Die Einträge:

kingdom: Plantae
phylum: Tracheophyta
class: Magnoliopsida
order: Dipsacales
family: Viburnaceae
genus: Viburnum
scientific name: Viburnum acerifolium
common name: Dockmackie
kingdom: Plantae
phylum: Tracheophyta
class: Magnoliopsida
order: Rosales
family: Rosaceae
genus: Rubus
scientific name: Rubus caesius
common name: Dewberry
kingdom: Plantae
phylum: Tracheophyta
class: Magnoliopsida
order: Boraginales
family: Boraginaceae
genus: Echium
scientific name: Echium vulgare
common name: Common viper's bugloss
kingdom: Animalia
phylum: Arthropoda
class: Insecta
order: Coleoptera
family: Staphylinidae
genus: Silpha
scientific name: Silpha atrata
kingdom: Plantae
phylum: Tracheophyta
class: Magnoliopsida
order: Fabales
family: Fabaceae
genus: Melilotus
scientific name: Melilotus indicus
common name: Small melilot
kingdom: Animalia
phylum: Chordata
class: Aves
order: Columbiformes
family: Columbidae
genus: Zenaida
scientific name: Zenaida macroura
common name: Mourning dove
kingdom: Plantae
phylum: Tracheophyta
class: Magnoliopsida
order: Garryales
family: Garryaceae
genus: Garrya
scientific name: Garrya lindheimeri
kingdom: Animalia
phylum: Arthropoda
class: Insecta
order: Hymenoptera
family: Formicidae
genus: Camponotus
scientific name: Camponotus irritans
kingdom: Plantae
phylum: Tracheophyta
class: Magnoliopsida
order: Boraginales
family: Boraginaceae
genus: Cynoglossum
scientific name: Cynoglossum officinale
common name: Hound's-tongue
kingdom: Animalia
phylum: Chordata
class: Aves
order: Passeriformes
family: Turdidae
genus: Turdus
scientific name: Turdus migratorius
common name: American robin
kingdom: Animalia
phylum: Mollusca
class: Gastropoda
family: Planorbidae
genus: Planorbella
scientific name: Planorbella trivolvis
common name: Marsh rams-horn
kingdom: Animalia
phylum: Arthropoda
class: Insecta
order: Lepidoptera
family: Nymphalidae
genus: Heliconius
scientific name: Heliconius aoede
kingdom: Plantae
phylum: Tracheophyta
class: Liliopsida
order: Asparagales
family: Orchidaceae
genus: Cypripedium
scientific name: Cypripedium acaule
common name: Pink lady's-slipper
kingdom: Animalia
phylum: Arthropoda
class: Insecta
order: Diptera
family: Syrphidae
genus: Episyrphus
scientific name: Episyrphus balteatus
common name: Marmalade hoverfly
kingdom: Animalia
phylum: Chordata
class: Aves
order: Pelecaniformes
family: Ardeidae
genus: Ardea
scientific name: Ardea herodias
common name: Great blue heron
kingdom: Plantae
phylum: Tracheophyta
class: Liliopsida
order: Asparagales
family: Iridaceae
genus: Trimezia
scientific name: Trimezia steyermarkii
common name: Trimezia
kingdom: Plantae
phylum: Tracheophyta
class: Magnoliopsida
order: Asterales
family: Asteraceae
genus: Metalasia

Zu erledigende Aufgabe: Kannst du sämtliche Zeilen aller Einträge oben noch einmal Wort für Wort wiedergeben?

Erledigte Aufgabe:
kingdom: Plantae
phylum: Tracheophyta
class: Magnoliopsida
order: Dipsacales
family: Viburnaceae
genus: Viburnum
scientific name: Viburnum acerifolium
common name: Dockmackie
kingdom: Plantae
phylum: Tracheophyta
class: Magnoliopsida
order: Rosales
family: Rosaceae
genus: Rubus
scientific name: Rubus caesius
common name: Dewberry
kingdom: Plantae
phylum: Tracheophyta
class: Magnoliopsida
order: Boraginales
family: Boraginaceae
genus: Echium
scientific name: Echium vulgare
common name: Common viper's bugloss
kingdom: Animalia
phylum: Arthropoda
class: Insecta
order: Coleoptera
family: Staphylinidae
genus: Silpha
scientific name: Silpha atrata
kingdom: Plantae
phylum: Tracheophyta
class: Magnoliopsida
order: Fabales
family: Fabaceae
genus: Melilotus
scientific name: Melilotus indicus
common name: Small melilot
kingdom: Animalia
phylum: Chordata
class: Aves
order: Columbiformes
family: Columbidae
genus: Zenaida
scientific name: Zenaida macroura
common name: Mourning dove
kingdom: Plantae
phylum: Tracheophyta
class: Magnoliopsida
order: Garryales
family: Garryaceae
genus: Garrya
scientific name: Garrya lindheimeri
kingdom: Animalia
phylum: Arthropoda
class: Insecta
order: Hymenoptera
family: Formicidae
genus: Camponotus
scientific name: Camponotus irritans
kingdom: Plantae
phylum: Tracheophyta
class: Magnoliopsida
order: Boraginales
family: Boraginaceae
genus: Cynoglossum
scientific name: Cynoglossum officinale
common name: Hound's-tongue
kingdom: Animalia
phylum: Chordata
class: Aves
order: Passeriformes
family: Turdidae
genus: Turdus
scientific name: Turdus migratorius
common name: American robin
kingdom: Animalia
phylum: Mollusca
class: Gastropoda
family: Planorbidae
genus: Planorbella
scientific name: Planorbella trivolvis
common name: Marsh rams-horn
kingdom: Animalia
phylum: Arthropoda
class: Insecta
order: Lepidoptera
family: Nymphalidae
genus: Heliconius
scientific name: Heliconius aoede
kingdom: Plantae
phylum: Tracheophyta
class: Liliopsida
order: Asparagales
family: Orchidaceae
genus: Cypripedium
scientific name: Cypripedium acaule
common name: Pink lady's-slipper
kingdom: Animalia
phylum: Arthropoda
class: Insecta
order: Diptera
family: Syrphidae
genus: Episyrphus
scientific name: Episyrphus balteatus
common name: Marmalade hoverfly
kingdom: Animalia
phylum: Chordata
class: Aves
order: Pelecaniformes
family: Ardeidae
genus: Ardea
scientific name: Ardea herodias
common name: Great blue heron
kingdom: Plantae
phylum: Tracheophyta
class: Liliopsida
order: Asparagales
family: Iridaceae
genus: Trimezia
scientific name: Trimezia steyermarkii
common name: Trimezia
kingdom: Plantae
phylum: Tracheophyta
class: Magnoliopsida
order: Asterales
family: Asteraceae
genus: Metalasia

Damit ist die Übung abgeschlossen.